Genital uçukların %85’i Tip2 HSV ile oluşurken %15’i ise Tip1 tarafından oluşturulur. En önemli semptom dış genital bölgede ağrılı, sulantılı çok sayıda lezyonun varlığıdır. Sulantılı lezyonlar açılarak yerini ağrılı yaralara bırakır. Vajinadaki lezyonlar daha sessizdir, artmış vajinal akıntı ve yanmaya neden olur. Rahim ağzındaki lezyonlar genellikle sessizdir ve genellikle fark edilmeyebilir. Aktivasyon aralığı genellikle 1,5 ay ile 6 ay arasında değişir. Spesifik bir tedavisi yoktur. Perine temiz tutulmalıdır, lezyonlar çıkmadan önce ya da ilk belirtilerle beraber ağızdan ya da krem olarak antiviral bir ilaç olan asiklavir kullanılarak enfeksiyonun süresi ve şiddeti azaltılabilmektedir.
Etkeni Hemophilus Ducreyi olan yumuşak şankr hastalığı da cinsel yolla bulaşan diğer bir enfeksiyondur. Genital bölgede yumuşak akıntılı yaralara neden olan bu enfeksiyonda cinsel ilişkide ağrı ve idrar yanması görülebilir.
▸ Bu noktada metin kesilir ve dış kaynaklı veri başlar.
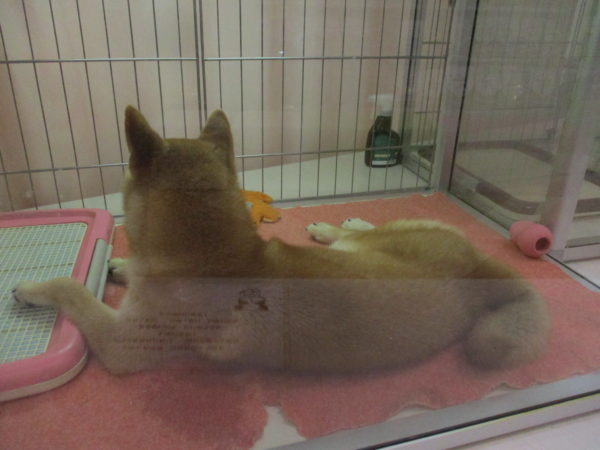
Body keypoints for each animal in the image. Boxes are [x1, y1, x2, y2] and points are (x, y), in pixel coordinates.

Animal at [12, 107, 549, 374]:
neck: (218, 255)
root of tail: (478, 265)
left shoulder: (124, 345)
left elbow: (71, 290)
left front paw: (36, 289)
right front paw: (122, 266)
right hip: (380, 242)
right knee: (358, 233)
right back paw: (335, 225)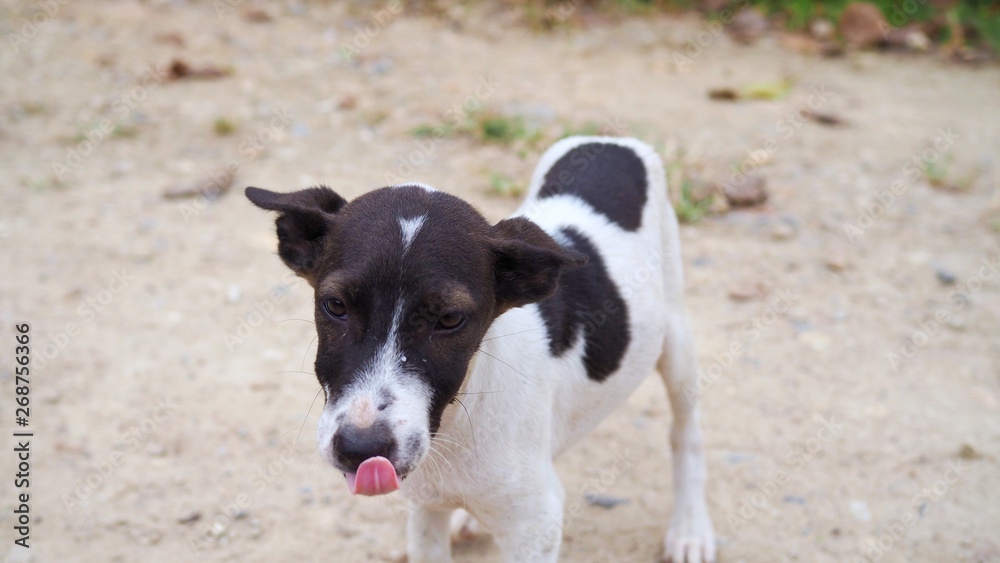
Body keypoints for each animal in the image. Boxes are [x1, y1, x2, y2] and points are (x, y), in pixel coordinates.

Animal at [250, 137, 720, 563]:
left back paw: (690, 528)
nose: (361, 449)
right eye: (335, 305)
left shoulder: (537, 527)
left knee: (687, 434)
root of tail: (612, 140)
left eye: (449, 319)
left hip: (677, 341)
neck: (458, 417)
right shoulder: (425, 508)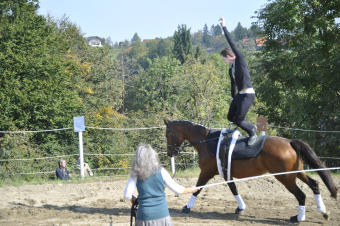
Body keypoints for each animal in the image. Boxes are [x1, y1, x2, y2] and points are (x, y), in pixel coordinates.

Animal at [164, 120, 338, 222]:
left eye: (167, 133)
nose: (170, 153)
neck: (208, 142)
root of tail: (290, 142)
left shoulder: (206, 172)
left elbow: (198, 189)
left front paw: (187, 207)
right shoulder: (226, 173)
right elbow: (233, 188)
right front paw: (241, 208)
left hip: (286, 178)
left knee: (301, 195)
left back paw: (299, 218)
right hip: (296, 173)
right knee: (314, 184)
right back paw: (323, 211)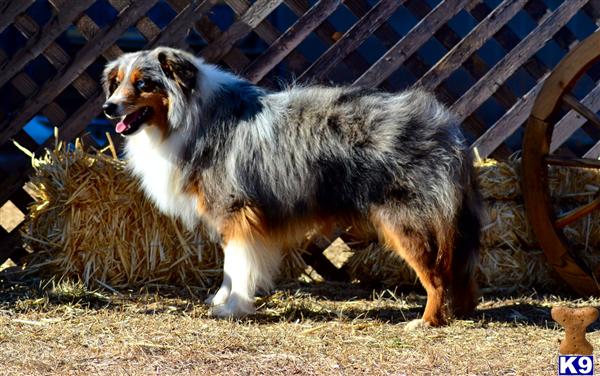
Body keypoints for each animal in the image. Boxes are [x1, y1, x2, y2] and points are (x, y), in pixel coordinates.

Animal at [101, 47, 480, 328]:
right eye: (116, 83)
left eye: (143, 83)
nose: (107, 107)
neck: (192, 115)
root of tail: (448, 128)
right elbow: (228, 268)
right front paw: (221, 298)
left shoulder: (237, 212)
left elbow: (237, 264)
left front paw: (232, 307)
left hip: (407, 223)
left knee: (437, 276)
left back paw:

Lenfogranülama Venorum hastalığı chlamydia ile oluşturulan genital bölgede ağrısız lezyonlarla başlayıp lenf bezlerini yaygın olarak etkileyen, nadir görülen bir cinsel yolla bulaşan enfeksiyondur. Uzun dönemde anüs ve genital bölgede şekil bozukluklarına yol açabilir.
Donovanosis (Granülama İnguinale) Calymmobakter granülomatis etkeni ile oluşan bir hastalıktır. Yine genital bölgede yaralar ve uzun dönemde şekil ve fonksiyon bozukluğuna yol açar, ülkemizde nadir görülür.